EXTRACT PROVIDED:
• • •

ESXi host advanced settings

During every vSphere design and Health Check the vSphere advanced settings are being discussed and every once in a while i receive an email asking me what vSphere advanced settings i normally use and recommends.
I know Duncan Epping wrote a blog post about when to use the vSphere advanced settings a while ago. In general i agree with his opinion to stay away from the vSphere advanced settings since it requires further documentation and testing during the vSphere implementation and the vSphere lifecycle.

Anyway, since i usually implement one or more ESXi host advanced parameters i decided to review the vSphere design and implementations documents i have created the past 1.5 years and put together a blog post about the most commonly used ESXi host advanced parameters.
This blog post does not include any vCenter Server advanced parameters.

  • Net.BlockGuestBPDU set to “1” – The Bridge Protocol Data Unit (BPDU) filter configuration makes sure the ESXi host (virtual switch) drops any packages from a virtual machine doing unauthorized bridging. If not dropping the packages, the physical switch receiving the packages can/will shut down its switch port making the ESXi host NIC connected to the switch port unusable (marked as down).
    Screen Shot 2013-07-15 at 19.40.31More information about BPDU can be found on e.g. the VMware KB website, article 2047822 or by reading the excellent ESXi 5.1 and BPDU Guard article by Rickard Nobel.
    The Net.BlockGuestBPDU ESXi host configuration parameter applies to vSphere 5.1 and 5.5.
    Rickard Nobel wrote an excellent article about ESXi 5.1 and BPDU Guard
  • ScratchConfig.ConfiguredScratchLocation – I usually change this configuration option to the ESXi host local VMFS datastore if an ESXi host local datastore exists.
    Screen Shot 2013-07-15 at 19.29.54
    This makes it possible to view and download e.g. the ESXi host log files directly from the vSphere Web Client.
    Screen Shot 2013-07-15 at 19.57.37
    This can be very useful if the ESXi host lockdown mode security profile feature is enabled since you can not connect to the ESXi host using the vSphere client or running SSH unless you disabled the ESXi host lockdown mode security profile feature.
    The ScratchConfig.ConfiguredScratchLocation ESXi host configuration parameter applies to both vSphere 5.0 and vSphere 5.1.

• • •

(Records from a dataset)
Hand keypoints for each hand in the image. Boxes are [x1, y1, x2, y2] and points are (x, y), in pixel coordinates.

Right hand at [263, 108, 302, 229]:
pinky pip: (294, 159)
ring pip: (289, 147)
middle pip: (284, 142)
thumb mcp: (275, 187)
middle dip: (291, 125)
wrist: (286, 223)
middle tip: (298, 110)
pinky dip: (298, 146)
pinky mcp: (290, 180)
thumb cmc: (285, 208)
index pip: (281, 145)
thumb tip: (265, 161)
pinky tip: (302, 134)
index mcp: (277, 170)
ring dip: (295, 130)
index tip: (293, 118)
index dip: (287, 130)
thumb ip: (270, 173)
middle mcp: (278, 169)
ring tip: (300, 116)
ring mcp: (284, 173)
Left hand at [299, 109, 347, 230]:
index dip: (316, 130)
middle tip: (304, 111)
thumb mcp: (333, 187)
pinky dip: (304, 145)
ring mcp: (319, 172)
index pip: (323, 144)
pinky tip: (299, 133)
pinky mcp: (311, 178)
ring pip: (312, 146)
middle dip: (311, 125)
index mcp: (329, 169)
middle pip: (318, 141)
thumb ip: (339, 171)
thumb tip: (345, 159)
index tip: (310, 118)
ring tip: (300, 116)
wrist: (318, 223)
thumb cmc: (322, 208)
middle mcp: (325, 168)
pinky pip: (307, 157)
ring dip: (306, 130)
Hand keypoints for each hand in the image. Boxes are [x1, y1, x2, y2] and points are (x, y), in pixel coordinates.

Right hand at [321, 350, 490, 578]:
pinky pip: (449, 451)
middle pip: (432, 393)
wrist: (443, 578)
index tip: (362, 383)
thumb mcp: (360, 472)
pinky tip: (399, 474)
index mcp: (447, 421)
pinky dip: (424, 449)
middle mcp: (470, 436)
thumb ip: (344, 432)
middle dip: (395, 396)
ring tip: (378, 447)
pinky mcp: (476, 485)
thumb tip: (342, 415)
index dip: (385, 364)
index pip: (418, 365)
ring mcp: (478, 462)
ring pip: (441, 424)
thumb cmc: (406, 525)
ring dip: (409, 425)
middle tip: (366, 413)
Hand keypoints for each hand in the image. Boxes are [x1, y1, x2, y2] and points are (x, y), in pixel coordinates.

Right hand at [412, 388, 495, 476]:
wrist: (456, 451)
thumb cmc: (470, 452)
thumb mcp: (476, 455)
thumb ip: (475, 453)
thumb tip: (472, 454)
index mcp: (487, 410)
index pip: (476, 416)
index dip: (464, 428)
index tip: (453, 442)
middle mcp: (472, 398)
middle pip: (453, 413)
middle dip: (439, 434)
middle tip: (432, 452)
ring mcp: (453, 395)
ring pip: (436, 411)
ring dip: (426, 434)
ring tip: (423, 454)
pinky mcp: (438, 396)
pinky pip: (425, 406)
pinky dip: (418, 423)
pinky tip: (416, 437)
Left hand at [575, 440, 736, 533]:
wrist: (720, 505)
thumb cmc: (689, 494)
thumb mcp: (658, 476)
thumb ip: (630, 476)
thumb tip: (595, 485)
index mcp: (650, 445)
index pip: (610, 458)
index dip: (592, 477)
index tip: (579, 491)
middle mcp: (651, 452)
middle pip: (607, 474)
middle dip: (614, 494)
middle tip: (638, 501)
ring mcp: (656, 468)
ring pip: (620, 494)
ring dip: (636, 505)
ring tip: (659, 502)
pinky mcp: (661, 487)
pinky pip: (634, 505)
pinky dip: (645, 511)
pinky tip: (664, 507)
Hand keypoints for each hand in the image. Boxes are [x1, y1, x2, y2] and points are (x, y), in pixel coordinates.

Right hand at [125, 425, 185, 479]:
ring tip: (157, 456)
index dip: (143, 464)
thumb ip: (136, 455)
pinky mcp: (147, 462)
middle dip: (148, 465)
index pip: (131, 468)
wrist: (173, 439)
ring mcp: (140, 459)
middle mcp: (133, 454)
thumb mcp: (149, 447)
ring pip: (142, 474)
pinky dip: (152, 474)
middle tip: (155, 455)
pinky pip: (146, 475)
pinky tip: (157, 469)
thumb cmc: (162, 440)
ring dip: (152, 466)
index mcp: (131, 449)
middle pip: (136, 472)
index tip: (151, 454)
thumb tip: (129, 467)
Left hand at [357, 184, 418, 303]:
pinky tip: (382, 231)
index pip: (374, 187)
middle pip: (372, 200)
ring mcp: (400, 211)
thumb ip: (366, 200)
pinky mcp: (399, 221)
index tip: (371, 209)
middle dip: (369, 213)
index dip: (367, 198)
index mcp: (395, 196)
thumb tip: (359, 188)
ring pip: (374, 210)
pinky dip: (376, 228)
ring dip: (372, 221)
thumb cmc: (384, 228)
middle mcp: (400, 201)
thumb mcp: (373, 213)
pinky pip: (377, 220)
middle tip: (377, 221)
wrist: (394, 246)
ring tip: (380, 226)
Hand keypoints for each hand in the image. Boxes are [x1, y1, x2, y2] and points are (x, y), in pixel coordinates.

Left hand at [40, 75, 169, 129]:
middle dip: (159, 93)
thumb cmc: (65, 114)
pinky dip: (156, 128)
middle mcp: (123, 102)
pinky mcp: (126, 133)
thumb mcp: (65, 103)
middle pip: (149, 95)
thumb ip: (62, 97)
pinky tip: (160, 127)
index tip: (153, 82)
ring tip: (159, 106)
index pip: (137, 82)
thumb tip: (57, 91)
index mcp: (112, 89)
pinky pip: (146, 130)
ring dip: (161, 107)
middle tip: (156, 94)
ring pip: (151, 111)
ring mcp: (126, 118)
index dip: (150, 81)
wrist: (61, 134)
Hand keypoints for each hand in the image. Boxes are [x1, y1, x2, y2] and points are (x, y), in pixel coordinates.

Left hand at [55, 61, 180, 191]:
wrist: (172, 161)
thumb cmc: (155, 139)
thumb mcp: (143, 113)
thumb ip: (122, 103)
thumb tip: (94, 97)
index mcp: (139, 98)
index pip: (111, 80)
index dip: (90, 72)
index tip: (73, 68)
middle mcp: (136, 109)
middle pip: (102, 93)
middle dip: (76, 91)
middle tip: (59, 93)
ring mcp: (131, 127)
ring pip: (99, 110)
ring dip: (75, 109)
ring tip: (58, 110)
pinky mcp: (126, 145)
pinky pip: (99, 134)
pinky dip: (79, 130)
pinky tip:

• • •

QUESTIONS ON THE MATERIAL:
- a) In the post on ESXi host advanced settings, which vSphere versions does the Net.BlockGuestBPDU parameter apply to?
- b) Copy the post on ESXi host advanced settings word for word from "Screen Shot 2013-07-15 at 19.57.37" up to and including "mode security profile feature.".
- c) Carry on the post on ESXi host advanced settings from its final sentence.
This data is separate material and has no connection to the post on ESXi host advanced settings.

ANSWERS:
- a) It applies to vSphere 5.1 and 5.5.

- b)
Screen Shot 2013-07-15 at 19.57.37
    This can be very useful if the ESXi host lockdown mode security profile feature is enabled since you can not connect to the ESXi host using the vSphere client or running SSH unless you disabled the ESXi host lockdown mode security profile feature.

- c)
  • Syslog – yes syslog is an advanced setting and i use this setting for all implementations where a syslog server exists or where i can implement a syslog solution.
    Screen Shot 2013-07-15 at 21.15.20
    The entire Description field is not present in the above print screen.
    The syslog ESXi host configuration parameter applies to both vSphere 5.0 and vSphere 5.1.
  • disk.terminateVMOnPDLDefault or VMkernel.Boot.terminateVMOnPDL– I used this setting in a non vSphere stretched environment a year ago (August 2012) and it saved my customer from unnecessary virtual machine downtime.
    Back in August 2012 my customer was using vSphere 5.0 U1 and then you needed to add the vSphere cluster setting das.maskCleanShutdownEnabled together with the ESXi host setting disk.terminateVMOnPDLDefault to enable a vSphere HA virtual machine failover when the virtual machine is located on a datastore which is in a Permanent Device Loss (PDL) state.
    The das.maskCleanShutdownEnabled is enabled by default since vSphere 5.1 but the disk.terminateVMOnPDLDefault is not, more information available at the VMware vSphere 5.1 Documentation Center.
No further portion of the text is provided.